Another problem with Caller ID is that it doesn’t work on trunking systems, PBX systems, which are used in office buildings. Also, any subscriber can have the Automatic Number Identification (ANI) signal blocked, rendering Caller ID useless.

So the only reliable way to trace a number remains the old-fashioned trap-and-trace method, which can only be done by the telephone company, in its offices. The manager of Mail Boxes Etc., and his district manager, happily complied with the FBI’s request to ask NYNEX to order a trap-and-trace for this particular store.

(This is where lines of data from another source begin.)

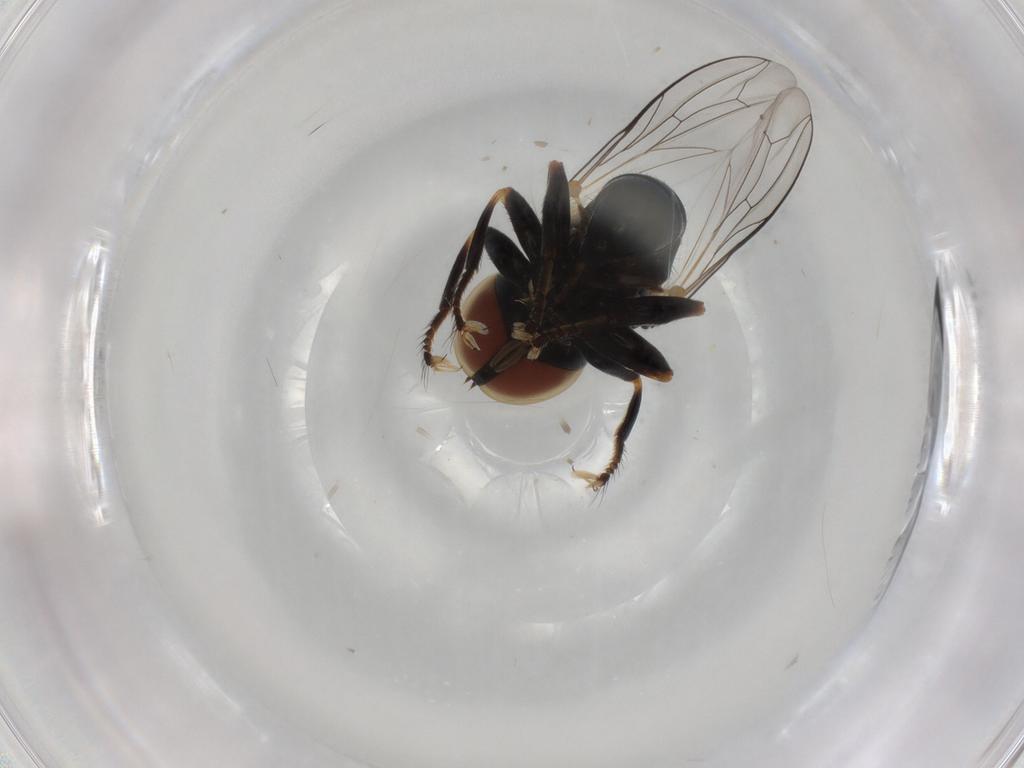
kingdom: Animalia
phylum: Arthropoda
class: Insecta
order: Diptera
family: Pipunculidae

All that remained now was for Henrik Baumann—if indeed he was the recipient—to place a call and ask whether an express package had been received for a Mr. James Oakley. Even if Baumann called from a public pay phone, they might be fortunate enough to discover his location in time.

At 11:14
A.M.
, the call came.

The pretty young blond policewoman answered the phone and said perkily, “Your name, please?”

She signaled with her index finger. “Let me check, Mr. Oakley.” She punched the hold button.

Her partner was already on another line to NYNEX telephone security, activating the trap-and-trace. As he held the handset to his ear, he said to the woman, “Keep him holding as long as you think you can.”

“Right,” she said. “But he said he was in a hurry, so I don’t know how long he’ll hold.”

“Sure, he’s in a hurry,” the man said. “He’s no idiot.” Into the phone he said, “All right, good. Yeah, we will.”

Ten seconds went by, then twenty.

“I’m going to have to pick up again and say something,” the blond woman said, “or he’ll get suspicious and we’ll lose him.”

“We got Manhattan,” her partner announced. “Midtown. Let’s go, man, let’s go. Speed this thing up.”

“Matt—”

“Yeah, yeah. Pick it up, tell him—think of
something
, for God’s sake. Give us more time!”

She punched the hold button again to release it. “Mr. Oakley, we do have something here for you, and I’m trying to locate it. Was that an envelope or a box? It makes a difference, because we store them in different … Oh, shit. He hung up.” She put down the handset. “We lost him.”

*   *   *

Baumann, standing at a midtown pay phone, hung up the phone and quickly walked away. For reasons of safety, he did not like to stay on the phone for longer than twenty seconds. He did not know whether telephone-tracing technology had changed at all since he’d been in prison, but he did not want to find out. He knew that his package had arrived, which was the main thing. Even if they traced the call, by the time they got to this pay phone, he’d be long gone.

Perhaps he was being overly cautious. After all, it was highly unlikely that any law-enforcement authorities would have found out about this mail drop. But such instincts had kept him alive throughout a hazardous career.

It was out of this same overcautiousness that he donned a disguise—a long, shaggy brown wig, a natural-looking beard, a prosthetic paunch, a loose baggy white sweatshirt—and took a cab uptown to the Mail Boxes Etc. site, outside of which he did some preliminary surveillance. He found no reason to be suspicious, though if they were good, they would hardly be obvious.

He entered the small facility. The only other person there was a young man standing at the counter, listening to music on Walkman headphones and filling out some kind of long form, which looked like an application for employment.

“Can I help you?” the young woman behind the counter asked.

“Not yet, thanks,” Baumann answered, absorbed in a display of folding mailing cartons of various sizes. Then he turned back casually to the clerk and asked: “So where’s Donna?”

“Donna?” the woman echoed dubiously.